One of the main political drivers of the Leave campaign three years ago was the idea that the UK would be able to control immigration from EU countries after Brexit. No one mentioned the exception of Ireland, perhaps because they were selling an ideal rather than grappling with the detail.
I first travelled to the Republic in 1969, without a passport or any sort of identity document. I was one of the hundreds of thousands of people each year who have been freely crossing back and forth since Irish independence in 1922. The newly formed Irish Free State agreed with the residual British government not to impose border checks: instead, they would co-operate, enforcing one another’s decisions on immigration status.
The arrangement was suspended during the Second World War, but cross-border co-operation was preserved with a series of fudges. The Republic remained neutral, but thousands of Irishmen sailed in the British merchant navy, and thousands more enlisted to fight in British uniform. The ‘Donegal Corridor’ allowed Allied aircraft to overfly a corner of the Republic, and Allied aircrew who crashed in the Republic were allowed to cross the border and return to active service. Bodies of dead Allied airmen were returned with full military honours.
Since 1945, the British and Irish governments have tried to harmonise their legislation without letting it seem that they are submitting to the wishes of a foreign power. Meanwhile, their citizens have acted as if the border wasn’t there, crossing and recrossing the Irish Sea to work, play and live. The problems might have been reduced when both countries joined the EEC on 1 January 1973, had it not been for the security pressures of the Troubles.
At the height of militarisation in the 1980s I sat amazed in a Ford Fiesta at a border checkpoint in the ‘Bandit Country’ of South Armagh, while my Irish friend insisted to an armed soldier that we would not produce identification because we did not need to. Eventually we were waved through the chicane of blast walls. ‘It’s all symbolic anyway,’ my friend said, ‘they will have checked the number plate from the control tower miles back, and photographed the occupants.
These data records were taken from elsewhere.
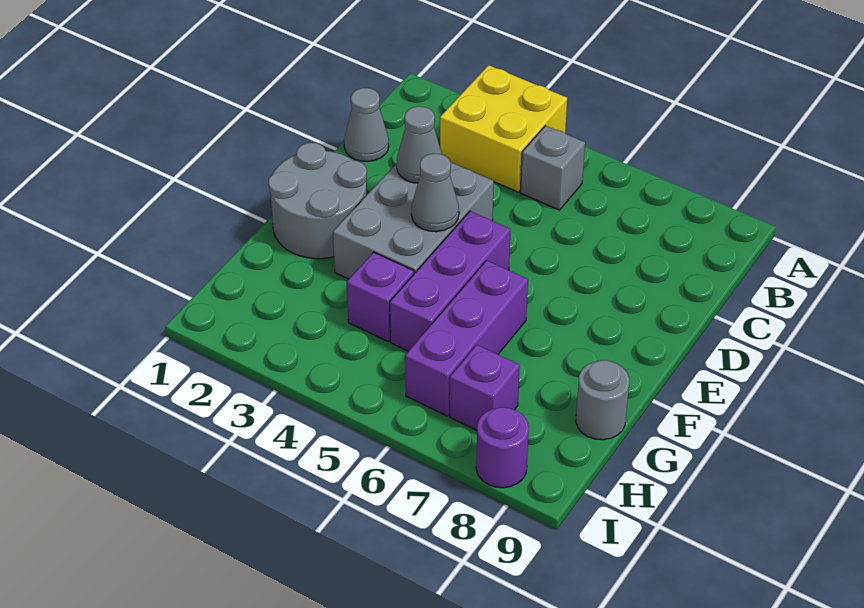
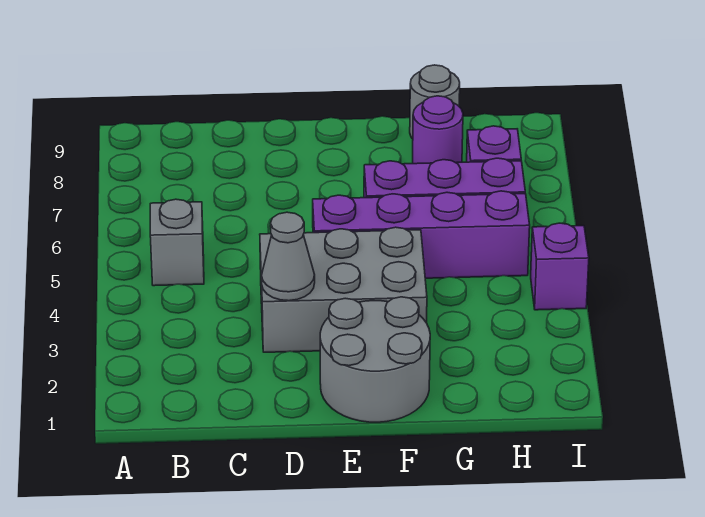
yellow brick A3:B4 level 1 -> none
grey cone C1 level 1 -> none
grey cone E4 level 2 -> none
purple brick E5:G5 level 1 -> purple brick E5:H5 level 1
purple brick G4 level 1 -> purple brick I4 level 1
purple round brick I8 level 1 -> purple round brick G8 level 1

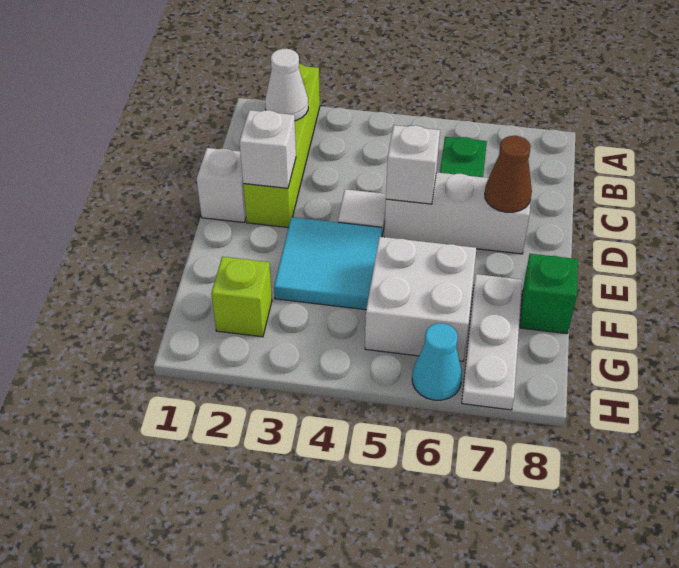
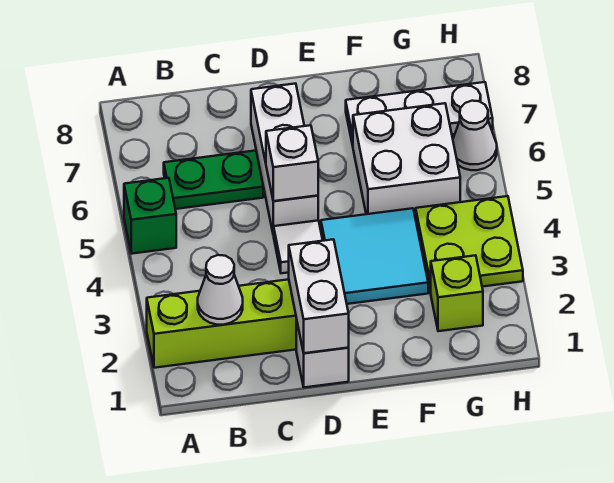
white brick D2 level 2 -> white brick D1:D2 level 2
brown cone D7 level 2 -> none
green brick F8 level 1 -> green brick A5 level 1
none -> lime plate G3:H4 level 1
cyan cone H6 level 1 -> white cone H6 level 1

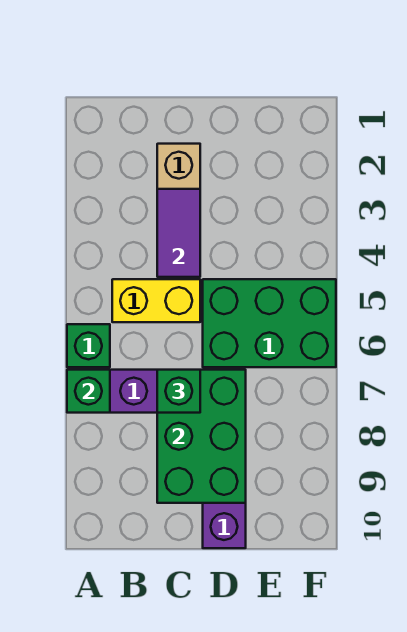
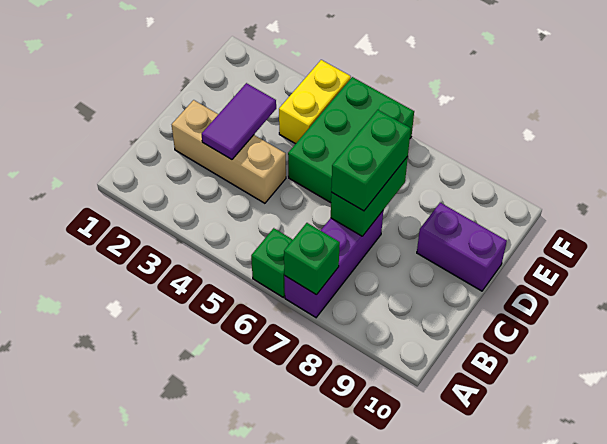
yellow brick B5:C5 level 1 -> yellow brick E4:F4 level 1
purple tile C3:C4 level 2 -> purple tile C3:D3 level 2
green brick C7:D9 level 2 -> green brick C7:D7 level 2
green brick C7 level 3 -> green brick C7:D7 level 3

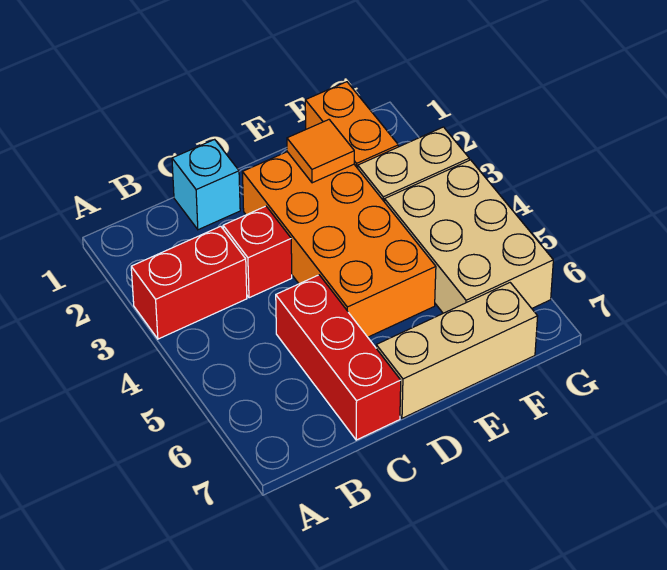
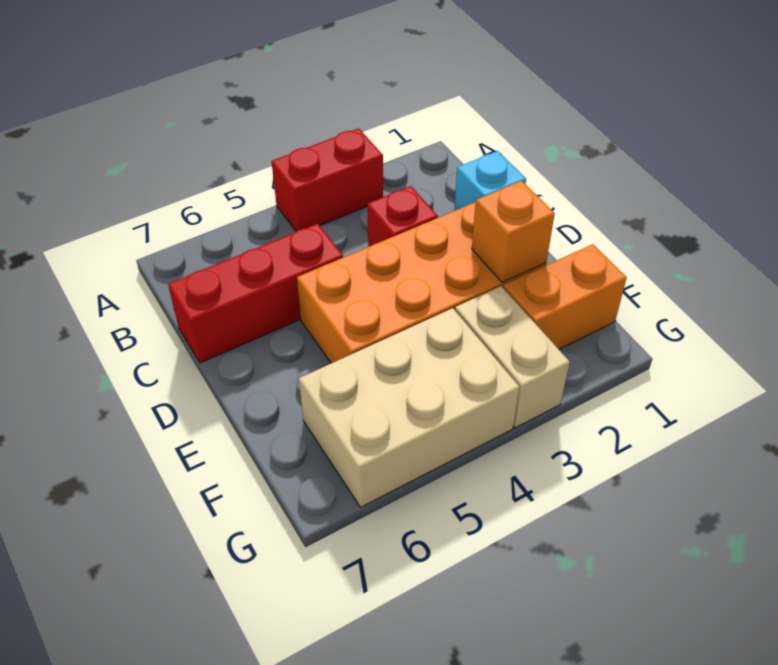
red brick A3:B3 level 1 -> red brick A3:A4 level 1
tan brick D7:F7 level 1 -> none
orange tile E2 level 2 -> orange brick E2 level 2

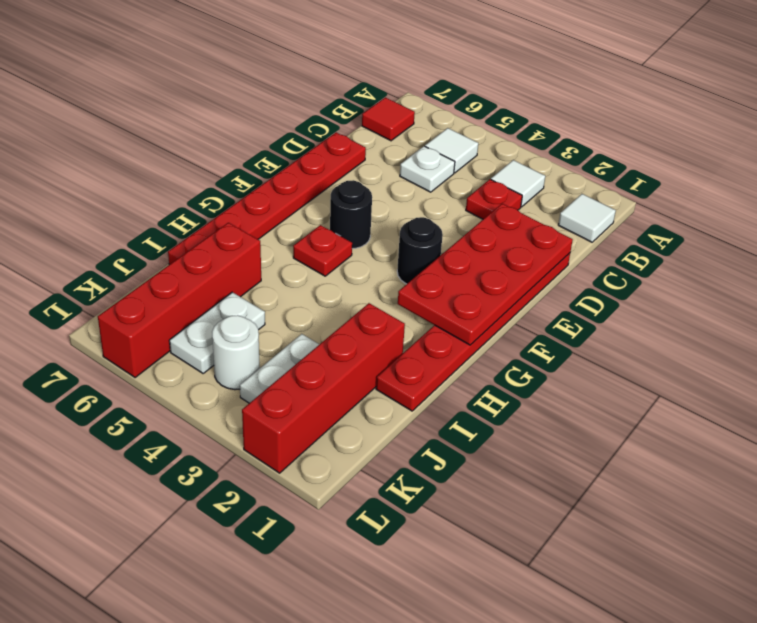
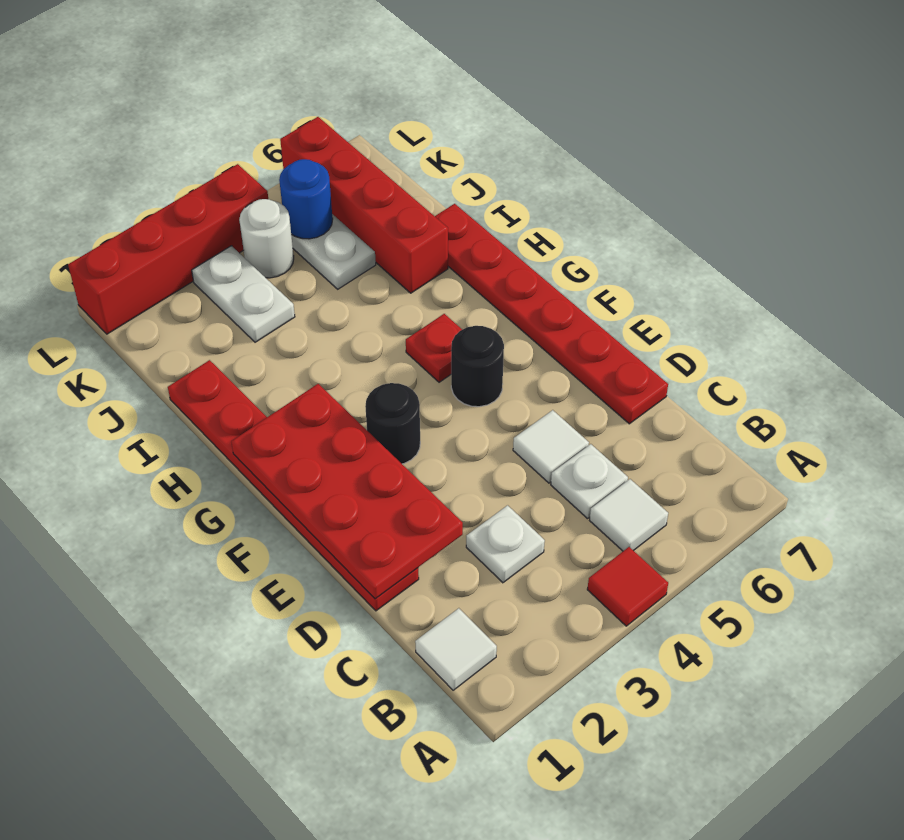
white tile B3 level 1 -> white tile D5 level 1
red tile B7 level 1 -> red tile A4 level 1
red plate C3 level 1 -> white plate C3 level 1
red brick I2:L2 level 1 -> red brick L1:L4 level 1
none -> blue round brick K5 level 2

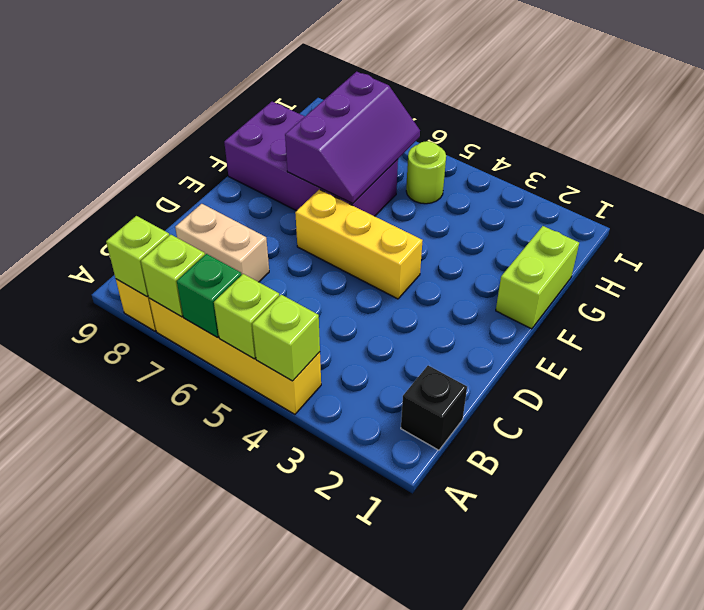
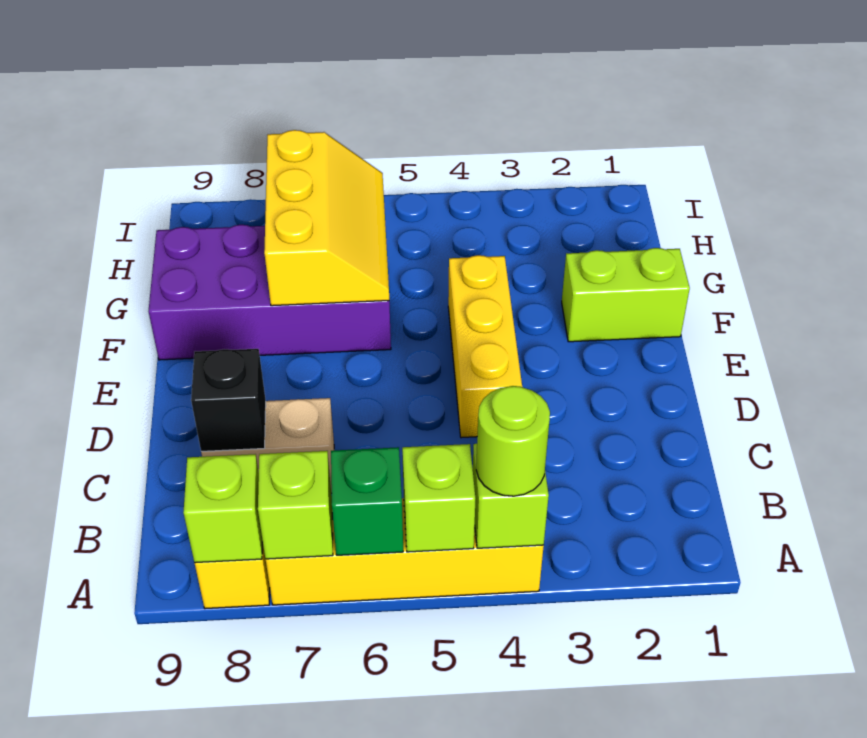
black brick B1 level 1 -> black brick C8 level 2
yellow brick E4:E6 level 1 -> yellow brick D4:F4 level 1
lime brick F1:G1 level 1 -> lime brick F1:F2 level 1
purple slope F6:H7 level 2 top 7 -> yellow slope F6:H7 level 2 top 7
lime round brick H5 level 1 -> lime round brick A4 level 3

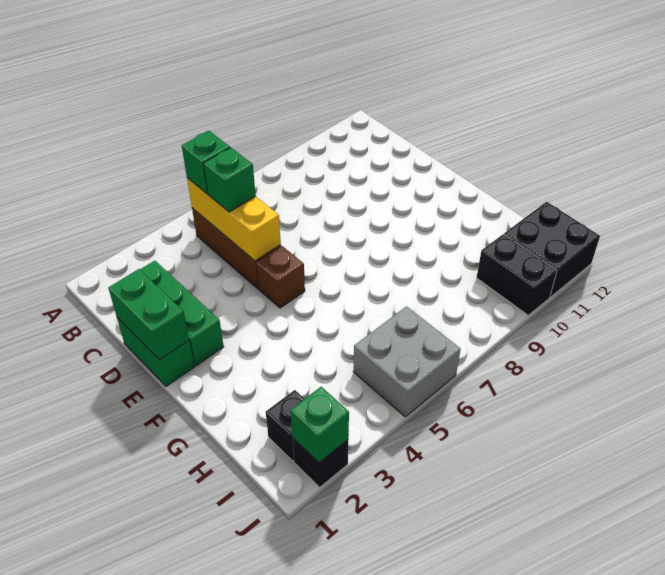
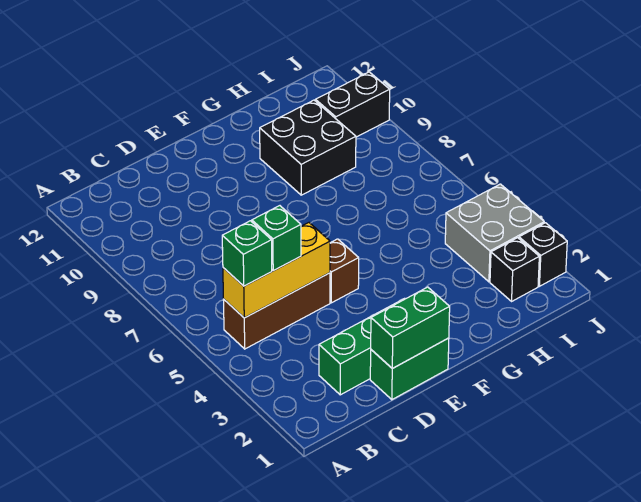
grey brick I5:J6 level 1 -> grey brick I3:J4 level 1
black brick I11:J12 level 1 -> black brick G9:H10 level 1
green brick J2 level 2 -> none

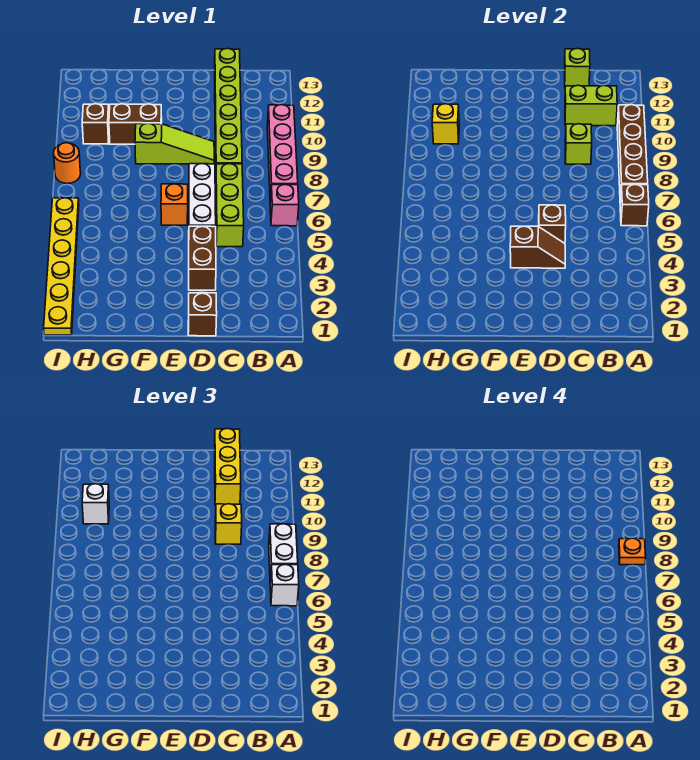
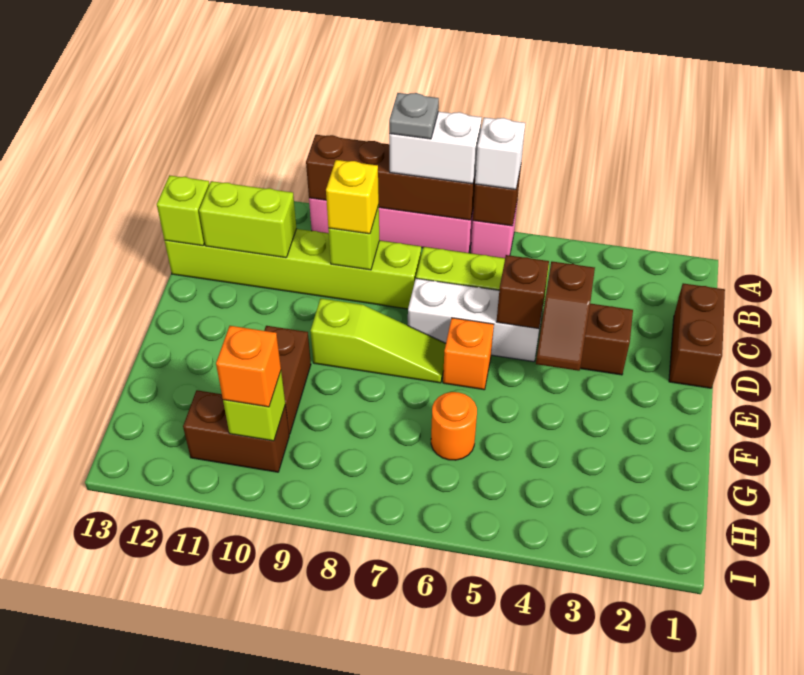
orange plate A8 level 4 -> grey plate A8 level 4
lime brick B11:C11 level 2 -> lime brick C11:C12 level 2
yellow brick C11:C13 level 3 -> none
brown brick D1 level 1 -> brown brick C1:D1 level 1
brown slope D4:E4 level 2 top E -> brown slope D4:E4 level 2 top D
lime slope D9:F9 level 1 top F -> lime slope E7:E9 level 1 top 9
brown brick H10 level 1 -> brown brick H10:H11 level 1
yellow brick H10 level 2 -> lime brick H10 level 2
white brick H10 level 3 -> orange brick H10 level 3
yellow plate I1:I6 level 1 -> none
orange round brick I8 level 1 -> orange round brick G6 level 1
They know damn well who I am and who is with me.’
The 1998 Good Friday Agreement reinforced the rights of Irish people to live in either polity. Since then our politicians have muddled on, protecting the principle of the CTA, aware that any alternative arrangement would produce a social and political disaster to dwarf the Windrush scandal. In 2011, the two governments signed a ‘Joint Agreement … regarding co-operation on measures to secure the external Common Travel Area border’.
After the 2016 referendum, I worried that the freedoms of the CTA might be lost, and prepared myself to follow Gina Miller to the High Court to defend the rights I had before 1973. Bipartite negotiations about reciprocal citizens’ rights seemed to be dragging behind the constant arguments about tariffs and the movements of goods. It took the murder of Lyra McKee to jolt the governments into action. The British-Irish Intergovernmental Conference (set up by the Good Friday Agreement) met on 8 May and signed a Memorandum of Understanding to confirm that the reciprocal rights of the CTA would be continued.
‘Whatever the terms of the UK’s exit from the EU,’ Theresa May’s deputy, David Lidington, said, ‘there will be no change to the rights of British and Irish citizens.’ As he was speaking, I was travelling to and from the Republic with only my UK driving licence for identification.
Critics worry that the Memorandum of Understanding has no status in law, but for nearly ninety years the CTA has relied on goodwill and common sense as much as law. As things stand, I estimate that 55 million British citizens have the right to live, work and vote in the Republic of Ireland, and four million Irish citizens have reciprocal rights in the UK. And if anyone tries to change that, I still have the option of the High Court.